■ Aim of the task ■
In the forum thread below, what does Dayvo tell the rider to get?

■ Passage shown ■
***

What the heck are you doing?  What were your previous few rides before the 50 miles? Were there any warning signs during the ride?

Was it on the bike on your avatar? The seatpost looks very long for the bike but I might be drunk on mulled wine. Could you be overextending your leg? Which type of bike fit did you have done?

Your veloviewer sig thingy suggests a 15.3mph average this year, which seems pretty fast for someone with a playful knee - how fast was yesterday's ride? On your own or with others?


----------



## Dayvo (12 Dec 2016)

Get a proper bike fit. Something simple must be wrong.

Whether your shoes/cleats are wrong, or your saddle too far back/forward or too high/low, your handlebars to far/near. 

Get it sorted by someone who knows what they're doing and hopefully your troubles, and aches and pains, will be behind you.


----------



## screenman (12 Dec 2016)

Rustybucket said:


> Well it looks like I'm off the bike again! Went out on Sunday and did a 50miles ride. This morning my right knee was killing, pain both at the front and the back. It hurts to walk.

***

■ Stored data ■
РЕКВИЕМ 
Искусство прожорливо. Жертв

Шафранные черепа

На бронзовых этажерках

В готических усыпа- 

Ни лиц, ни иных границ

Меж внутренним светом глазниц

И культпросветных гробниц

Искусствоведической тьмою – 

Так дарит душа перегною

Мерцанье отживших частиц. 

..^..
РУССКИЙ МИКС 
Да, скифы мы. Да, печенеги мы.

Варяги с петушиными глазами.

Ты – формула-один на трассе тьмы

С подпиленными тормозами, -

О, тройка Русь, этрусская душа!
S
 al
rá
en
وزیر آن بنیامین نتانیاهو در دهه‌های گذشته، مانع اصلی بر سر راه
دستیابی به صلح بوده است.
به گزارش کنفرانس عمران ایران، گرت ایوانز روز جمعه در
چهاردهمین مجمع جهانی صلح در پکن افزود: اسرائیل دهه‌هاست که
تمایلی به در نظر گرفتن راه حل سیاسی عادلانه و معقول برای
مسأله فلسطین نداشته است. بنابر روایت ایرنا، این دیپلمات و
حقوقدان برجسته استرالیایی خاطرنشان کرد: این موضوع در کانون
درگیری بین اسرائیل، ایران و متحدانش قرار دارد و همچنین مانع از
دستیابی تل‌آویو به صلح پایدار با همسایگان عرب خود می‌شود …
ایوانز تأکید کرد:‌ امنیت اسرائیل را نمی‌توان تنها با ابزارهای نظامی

***

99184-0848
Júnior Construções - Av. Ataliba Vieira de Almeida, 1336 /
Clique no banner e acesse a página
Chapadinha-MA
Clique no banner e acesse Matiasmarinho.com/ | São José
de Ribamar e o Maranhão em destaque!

***

■ Task answer ■
A proper bike fit.